This poet who crafted the speech of the common man, the man of the soil, the farmer, to the profoundest poetic expression is honored with a feast every year at the Academy, following the tradition of Scots all over the world. We Highlanders are Celtic by adoption and it is fitting that we should celebrate Robert Burns who changed the way English speaking people think about poetry.

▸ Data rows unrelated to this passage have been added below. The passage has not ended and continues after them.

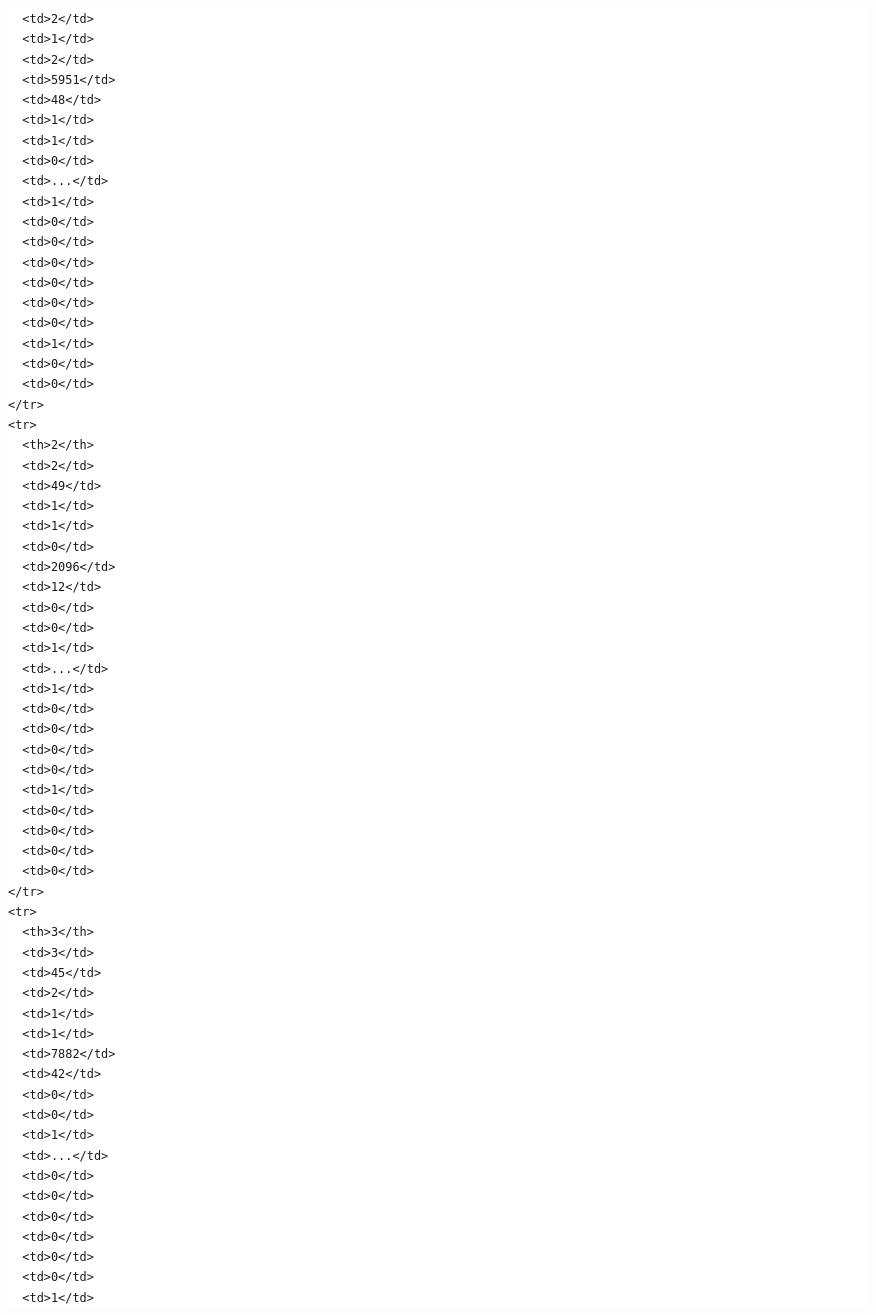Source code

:       <td>2</td>
      <td>1</td>
      <td>2</td>
      <td>5951</td>
      <td>48</td>
      <td>1</td>
      <td>1</td>
      <td>0</td>
      <td>...</td>
      <td>1</td>
      <td>0</td>
      <td>0</td>
      <td>0</td>
      <td>0</td>
      <td>0</td>
      <td>0</td>
      <td>1</td>
      <td>0</td>
      <td>0</td>
    </tr>
    <tr>
      <th>2</th>
      <td>2</td>
      <td>49</td>
      <td>1</td>
      <td>1</td>
      <td>0</td>
      <td>2096</td>
      <td>12</td>
      <td>0</td>
      <td>0</td>
      <td>1</td>
      <td>...</td>
      <td>1</td>
      <td>0</td>
      <td>0</td>
      <td>0</td>
      <td>0</td>
      <td>1</td>
      <td>0</td>
      <td>0</td>
      <td>0</td>
      <td>0</td>
    </tr>
    <tr>
      <th>3</th>
      <td>3</td>
      <td>45</td>
      <td>2</td>
      <td>1</td>
      <td>1</td>
      <td>7882</td>
      <td>42</td>
      <td>0</td>
      <td>0</td>
      <td>1</td>
      <td>...</td>
      <td>0</td>
      <td>0</td>
      <td>0</td>
      <td>0</td>
      <td>0</td>
      <td>0</td>
      <td>1</td>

Robbie Burns day was filled with happy activity—boys gathering pine branches and festooning the entry, common areas, and refectory with green, boys helping the Master of Ceremonies, Mr. Strong, to cook and lay the tables, boys greeting their families who had traveled far to join in the feast. There was the ceremonial parading in of the haggis, accompanied by a recitation of Burns’ “To a Haggis;” the humorous Toast to the Lasses, followed by the lasses’ retaliatory toast To the Lads, both original compositions by staff members. Then guests and hosts sat to a feast of cock-a-leekie soup, shepherd’s pie, and of course, the haggis. The customary Immortal Memory Address by Mr. John Burger, an alumnus, was received with enthusiastic applause, and the freshman class performed “Tam O’Shanter” as a hilarious drama. Each class took its turn to sing either a rousing Burns plea for the rights of Man, one of his sentimental love ballads, or a Scots battle cry.
We love the poets who give us words for “thoughts too deep for tears” and it is right and proper to honor them and to celebrate God’s gift of poetry. It is deeply satisfying to share what we love with our friends, and we pray we will be granted the opportunity to see again the many happy faces we saw on Burns Night for many happy years.